About a month ago, as part of themovement, asked me to do write ups about Bernie Wrightson and the old horror comics that Warren Magazines used to put out. At the time, I was busy writing Sketchy Scoops and that topic didn’t really fit that publication so I had to wait for the right moment. That time has come. So, here is my attempt to explain why I enjoyed (and still enjoy) Creepy so much.
My First Creepy
My introduction to Creepy happened at Kroger’s Grocery Store in Craigsville, West Virginia. My grandmother used to take me grocery shopping with her each week. Invariably, I would wonder off to the magazine rack to look at the limited number of comics they had on display. It was the early 70’s and I hadn’t even started school. I couldn’t read, but I loved monster movies and I could recognize both Dracula and the Wolfman and the epic battle that was about to take place.
I grabbed the magazine and went to find my grandmother. I begged her to buy it in that persistent way that only small children have and finally she relented. Why she thought it was a good idea to buy a horror comic for a four year old is beyond me, but from that moment on I was hooked.

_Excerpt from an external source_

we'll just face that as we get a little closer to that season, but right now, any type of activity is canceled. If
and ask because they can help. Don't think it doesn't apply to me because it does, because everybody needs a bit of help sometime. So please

Eventually, I began school and learned to read. That was when I began to understand that Uncle Creepy was a host for each issue. He would guide us through the stories and list off some tantalizing detail to make them more appealing and lure us into reading the lurid tales. The magazine didn’t hesitate to use their mascot to plug issues or sell products.
In fact, you’d see him at the beginning of every story. Frequently, his introductions would involve some type of pun or play on words. He would refer to the readers as Fiends instead of Friends or in other ways that made us sound ghoulish in some manner. We loved it.
Each issue of the story would include letters that readers had sent in and the editors would frequently reply in the voice of Uncle Creepy meaning that the readers would receive some mildly sarcastic remark. Those letters, written in the early to mid-sixties tend to be even more interesting now than they were when I first read them in the mid=seventies.
Each issue featured bits of non-fiction that were devoted to teaching the readers about folklore. It was a fascinating way to present information to young minds.
One thing that may surprise people who haven’t read Creepy is that it frequently included science fiction stories. They tended to slant a bit toward the horror side of the equation, but Creepy did not limit its settings to Gothic castles or fog-covered moors.
One science fiction story that appeared multiple times, but that managed to stay horror-free were the Adam Link stories. They told the tale of a sentient robot. There was a murder in the story— so maybe they weren’t entirely devoid of horror, but they always felt more like a mystery story rather than something meant to scare or shock readers.
Frequently, Creepy’s editor, Archie Goodwin, would adapt classic prose stories to the comic format. In some ways, he was the Mike Flanagan of that generation. He told the story, but would often (but, not always) update elements to make it more palatable to the readers of that day.
One of the big attractions to reading each issue was the ads. Now, they are quaint and charming, but to a six year old in the mid-seventies? Well, what could be more fascinating than contemplating all the many uses one would have for a plastic fly that could really stick on walls and was over 8 inches long?
Want to Read Creepy Comics?
You can find print copies of Creepy in the long-boxes of pretty much any comic store. The magazine sold well in its day which means they printed a lot of copies. If owning a physical copy isn’t important to you, the entire print run is available in digital formats. Those digital versions of the comic have preserved everything. So, you’ll see all of the original ads, the mail bag, and every story. They’ve done a great job at creating a digital artifact of these works.